In particular, they are turning to friends and family (41 per cent), social media (20 per cent) and online forums (34 per cent) for assistance, all of which can be rife with misinformation.

 
 

“Instead of getting help from a qualified adviser, younger Australians are piecing together advice from friends, Google searches and TikTok videos; sources that aren’t always accurate, tailored or in their best interests,” CALI said.

This, CALI chief executive Christine Cupitt suggested, is where the Delivering Better Financial Outcomes reforms come in, making it critical that the progress of this legislation stays on track.

“We have a growing generation of Australians who are motivated to make smart financial decisions, but for many, professional advice is out of reach,” Cupitt said.

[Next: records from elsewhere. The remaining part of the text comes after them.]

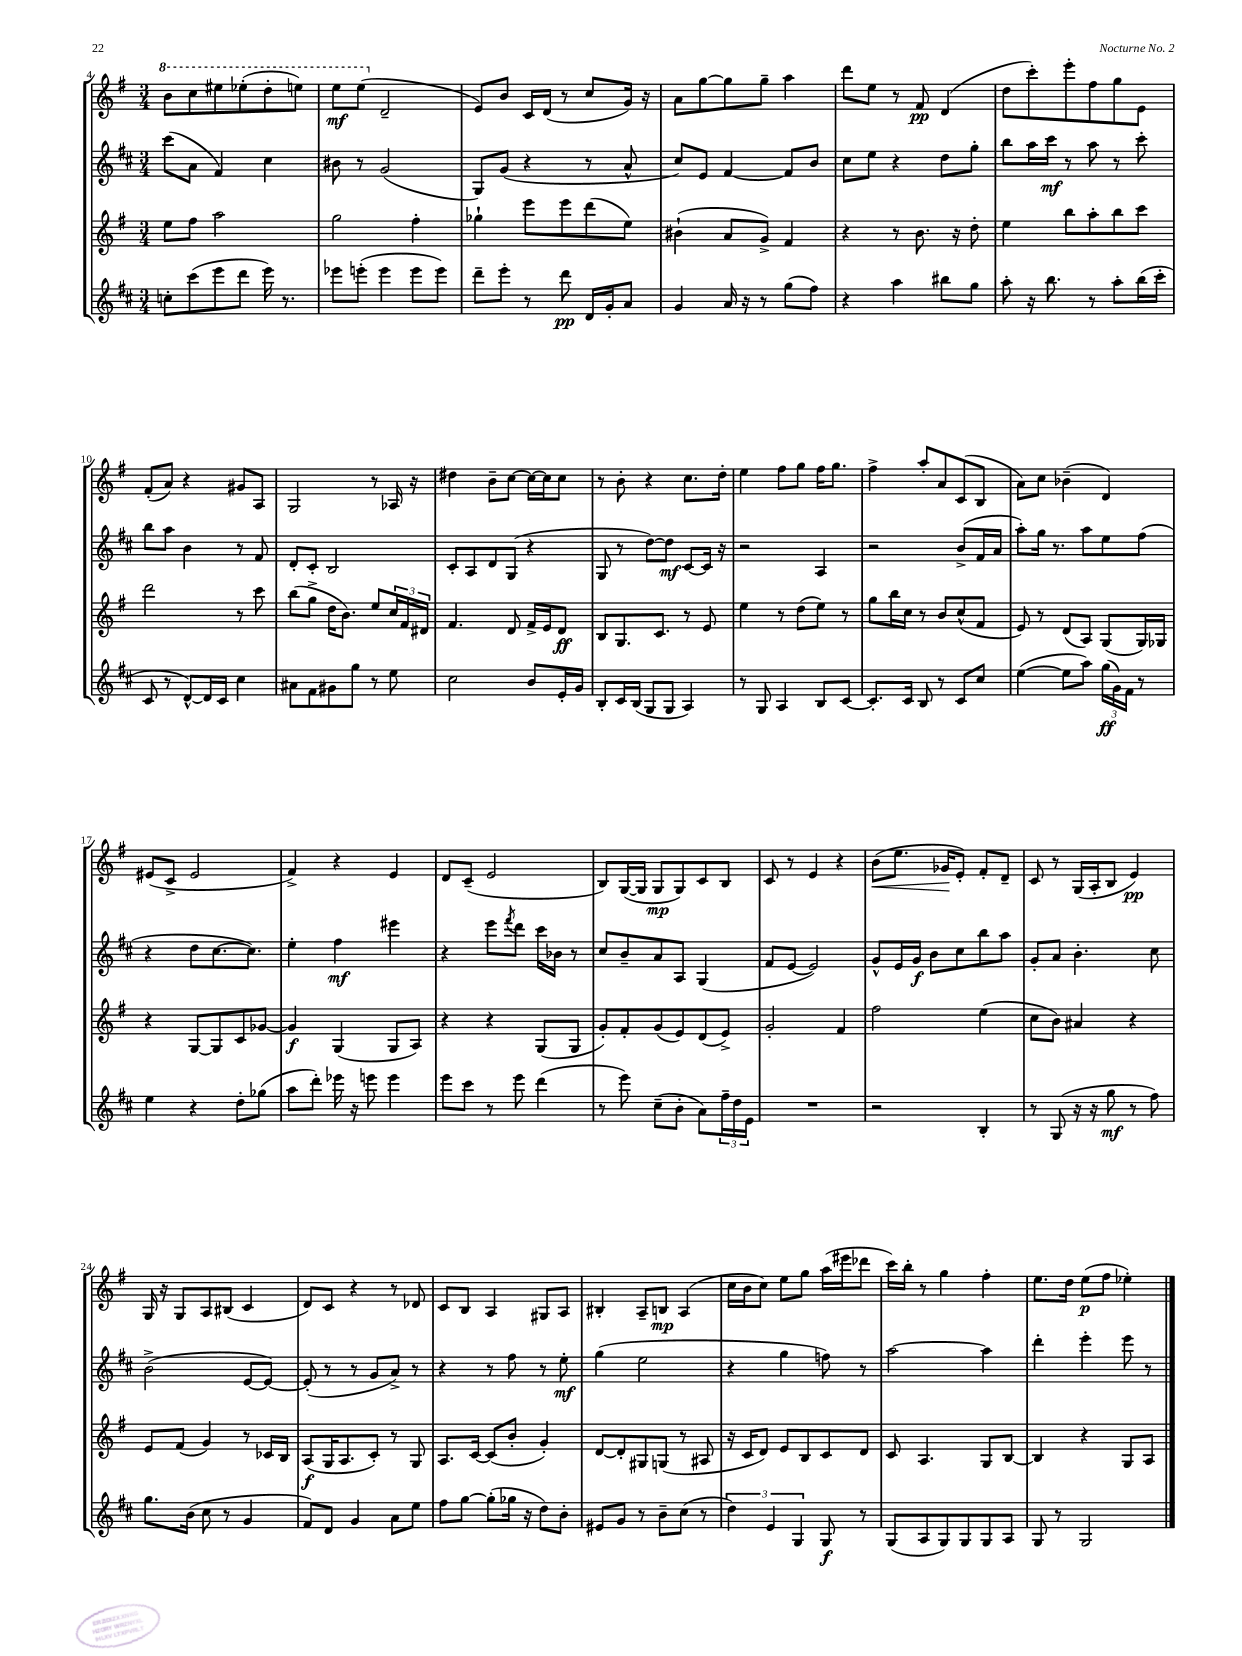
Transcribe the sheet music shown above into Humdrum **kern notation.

**kern	**kern	**kern	**kern
*staff4	*staff3	*staff2	*staff1
*clefG2	*clefG2	*clefG2	*clefG2
*k[f#c#]	*k[f#]	*k[f#c#]	*k[f#]
*M3/4	*M3/4	*M3/4	*M3/4
8cc'\L	8ee\L	(8ccc#\L	8bb\L
(8ccc#\	8ff#\J	8a\J	8ccc\
8eee\	2aa\	4f#/)	8eee#\
8ddd\J	.	.	(8eee-'\
16eee\)	.	4cc#\	8ddd'\
8.r	.	.	.
.	.	.	8eee\J)
=	=	=	=
8eee-\L	2gg\	8b#\	8eee\L
(8eee'\J	.	8r	(8eee\J
4eee\	.	(2g/	2d~/
8eee\L	4ff#'\	.	.
8eee\J)	.	.	.
=	=	=	=
8ddd~\L	4gg-`\	8G/L)	8e/L)
8eee'\J	.	(8g/J	8b/J
8r	8eee\L	4r	16c/LL
.	.	.	(16d/JJ
8ddd\	8eee\	.	8r
16d/LL	(8ddd\	8r	8cc/L
16g'/J	.	.	.
8a/J	8ee\J)	8a^^/	16g/Jk)
.	.	.	16r
=	=	=	=
4g/	(4b#`\	8cc#/L)	8a\L
.	.	8e/J	[8gg\
16a/	8a/L	[4f#/	8gg\]
16r	.	.	.
8r	8g^/J)	.	8gg~\J
(8gg\L	4f#/	8f#/]L	4aa\
8ff#\J)	.	8b/J	.
=	=	=	=
4r	4r	8cc#\L	8ddd\L
.	.	8ee\J	8ee\J
4aa\	8r	4r	8r
.	8.b\	.	8f#/
8bb#\L	.	8dd\L	(4d/
.	16r	.	.
8gg\J	8dd'\	8gg'\J	.
=	=	=	=
8aa'\	4ee\	8bb\L	8dd\L
16r	.	16aa\L	8ccc'\)
8.bb\	.	16ccc#\JJ	.
.	8bb\L	8r	8eee'\
8r	8aa'\	8aa\	8ff#\
8aa'\L	8bb\	8r	8gg\
(16bb\L	8ccc\J	8ccc#'\	8e\J
16ccc#'\JJ	.	.	.
=	=	=	=
8c#/	2ddd\	8bb\L	(8f#'/L
8r	.	8aa\J	8a/J)
[8d^^/L)	.	4b\	4r
16d/]L	.	.	.
16c#/JJ	.	.	.
4cc#\	8r	8r	8g#/L
.	8ccc\	8f#/	8A/J
=	=	=	=
8a#\L	(8bb\L	8d'/L	2G/
8f#\	8gg^\J	8c#'/J	.
8g#\	16dd\LK	2B/	.
.	8.b\J)	.	.
8gg\J	.	.	.
8r	8ee/L	.	8r
8ee\	24cc/L	.	16A-/
.	24f#/	.	.
.	.	.	16r
.	24d#/JJ	.	.
=	=	=	=
2cc#\	4.f#/	8c#'/L	4dd#\
.	.	8A/	.
.	.	8d/	8b~\L
.	8d/	(8G/J	[8cc\J
8b/L	16f#^/LL	4r	16cc\_LL
.	16e/J	.	16cc\]J
16e'/L	8d/J	.	8cc\J
16g/JJ	.	.	.
=	=	=	=
8B'/L	8B/L	8G/	8r
16c#/L	8.G/	8r	8b'\
(16B/JJ	.	.	.
8G/L	.	[8dd\L)	4r
.	8.c/J	.	.
8G/J	.	8dd\]J	.
4A/)	8r	[8c#/L	8.cc\L
.	8e/	16c#/]Jk	.
.	.	16r	16dd'\Jk
=	=	=	=
8r	4ee\	2r	4ee\
8G/	.	.	.
4A/	8r	.	8ff#\L
.	(8dd\L	.	8gg\J
8B/L	8ee\J)	4A/	16ff#\LK
.	.	.	8.gg\J
[8c#/J	8r	.	.
=	=	=	=
8.c#'/]L	8gg\L	2r	4ff#^\
.	16bb\L	.	.
16c#/Jk	16cc\JJ	.	.
8B/	8r	.	8aa'/L
8r	8b/L	.	8a/
8c#/L	(8cc^^/	(8b^/L	(8c/
8cc#/J	8f#/J	16f#/L	8B/J
.	.	16a/JJ	.
=	=	=	=
([4ee\	8e/)	8aa'\L)	8a\L)
.	8r	16gg\Jk	8cc\J
.	.	8.r	.
8ee\]L	(8d/L	.	(4b-~\
8aa\J)	8A/J)	8aa\L	.
(24gg\LL	(8G/L	8ee\	4d/)
24g\)	.	.	.
24f#\JJ	.	.	.
8r	16G/L)	(8ff#\J	.
.	16G-/JJ	.	.
=	=	=	=
4ee\	4r	4r	(8e#/L
.	.	.	8c^/J
4r	[8G/L	8dd\L	2e#/
.	8G/]	[8.cc#\	.
8dd'\L	8c/	.	.
.	.	8.cc#\]J)	.
(8gg-\J	[8g-/J	.	.
=	=	=	=
8aa\L	4g-/]	4ee'\	4f#^/)
8ddd'\J)	.	.	.
16eee-\	(4G/	4ff#\	4r
16r	.	.	.
8eee\	.	.	.
4eee\	8G/L	4eee#\	4e/
.	8A/J)	.	.
=	=	=	=
8eee\L	4r	4r	8d/L
8ccc#\J	.	.	(8c~/J
8r	4r	8eee\L	2e/
.	.	8qfff#/	.
8eee\	.	8ddd\J	.
(4ddd\	(8G/L	16ccc#\LL	.
.	.	16b-\JJ	.
.	8G/J	8r	.
=	=	=	=
8r	8g'/L)	8cc#/L	8B/L)
8eee\)	8f#'/	8b~/	([16G/L
.	.	.	16G/]JJ
(8cc#~\L	(8g/	8a/	8G/L
8b'\J	8e/)	8A/J	8G/)
8a\L)	(8d/	(4G/	8c/
24ff#~\L	8e^/J)	.	8B/J
24dd\	.	.	.
24e\JJ	.	.	.
=	=	=	=
2.r	2g'/	8f#/L	8c/
.	.	[8e/J	8r
.	.	2e/])	4e/
.	4f#/	.	4r
=	=	=	=
2r	2ff#\	8g^^/L	(8b\L
.	.	16e/L	8.ee\J
.	.	16g/JJ	.
.	.	8b\L	.
.	.	.	16g-/LK
.	.	8cc#\	8e'/J)
4B'/	(4ee\	8bb\	8f#'/L
.	.	8aa\J	8d~/J
=	=	=	=
8r	8cc\L	8g'/L	8c/
(8G/	8b\J)	8a/J	8r
16r	4a#/	4.b'\	(16G/LL
16r	.	.	16A'/J
8gg\	.	.	8B/J
8r	4r	.	4e/)
8ff#\)	.	8cc#\	.
=	=	=	=
8.gg\L	8e/L	(2b^\	16G/
.	.	.	16r
.	(8f#/J	.	8G/L
(16b\Jk	.	.	.
8cc#\	4g/)	.	8A/
8r	.	.	(8B#/J
4g/	8r	[8e/L	4c/
.	16c-/LL	8e/_J)	.
.	16B/JJ	.	.
=	=	=	=
8f#/L)	(8A/L	(8e'/]	8d/L)
8d/J	16G/K	8r	8c/J
.	8.A/	.	.
4g/	.	8r	4r
.	8c'/J)	8g/L	.
8a\L	8r	8a^/J)	8r
8ee\J	8G/	8r	8d-/
=	=	=	=
8ff#\L	8.A/L	4r	8c/L
[8gg\J	.	.	8B/J
.	[16c/Jk	.	.
(8gg'\]L	(8c/]L	8r	4A/
16gg-\Jk	8b'/J	8ff#\	.
16r	.	.	.
8dd\L)	4g'/)	8r	8G#/L
8b'\J	.	8ee'\	8A/J
=	=	=	=
8e#/L	[8d/L	(4gg\	4B#'/
8g/J	8d'/]	.	.
8r	8G#/	2ee\	8A~/L
8b~\L	(8G/J	.	8B/J
(8cc#\J	8r	.	(4A/
8r	8A#/	.	.
=	=	=	=
6dd\)	16r	4r	16cc\LL
.	16c/LK	.	16b\J
.	8d/J)	.	8cc\J)
6e/	.	.	.
.	8e/L	4gg\	8ee\L
6G/	.	.	.
.	8B/	.	8gg\J
8G/	8c/	8ff\)	(16aa\LL
.	.	.	16eee#\J
8r	8d/J	8r	8ddd-\J
=	=	=	=
(8G/L	8c/	[2aa\	16ccc\LL)
.	.	.	16bb'\JJ
8A/	4.A/	.	8r
8G/)	.	.	4gg\
8G/	.	.	.
8G/	8G/L	4aa\]	4ff#'\
8A/J	[8B/J	.	.
=	=	=	=
8G/	4B/]	4ddd'\	8.ee\L
8r	.	.	.
.	.	.	16dd\Jk
2G/	4r	4eee'\	(8ee\L
.	.	.	8ff#\J
.	8G/L	8eee\	4ee-'\)
.	8A/J	8r	.
==	==	==	==
*-	*-	*-	*-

“The federal government’s introduction of a new class of adviser would be a win-win for all Australians by increasing access to advice while providing a clear pathway for those looking to enter the advice industry.”

Under the current legislation, life insurers are unable to provide personal advice to customers.

However, the proposed legislation would open the door for a new class of advisers who, in theory, could operate out of institutions such as life insurance providers to deliver guidance to customers, expanding the accessibility of financial advice.

“Younger Australians deserve support and advice to build the right safety net and have peace of mind about their future. We welcome the government’s commitment to reform, but action is needed now to close the gap between demand and delivery of financial advice,” Cupitt said.

Last week, CPA Australia also raised the alarm on the importance of clearing up red tape, making financial advice more accessible, saying millions of Australians on the cusp of retirement are at risk of making questionable investment decisions.

The association said unless urgent action is taken to reverse the increasing shortage of advisers, many Australians will start their retirements without receiving the professional advice they need to ensure they have secure and reliable retirement incomes.

Richard Webb, CPA Australia’s superannuation lead, said a “mountain of red tape” is a key contributor to financial advisers quitting the profession.

“More than 2.5 million Australians will retire in the next decade – and many will be shocked to discover there are fewer than 15,300 professional financial advisers to assist them with some of the biggest decisions of their lives,” Webb said.

“With the increasing propensity of retirees to leave their super funds and seek higher investment returns through risky investments, expert financial advice is needed now more than ever.”

He has also recommended the government prioritise clarifying the role of the new class of adviser.

“Investing retirement savings is complex and carries with it intricate tax and super settings, asset tests and administrative burdens, however, getting the right advice is only becoming harder to find and more expensive,” Webb said.

“The federal government must take action to help alleviate the burden of regulation and costs faced by advisers before the shortage becomes an irreversible crisis.”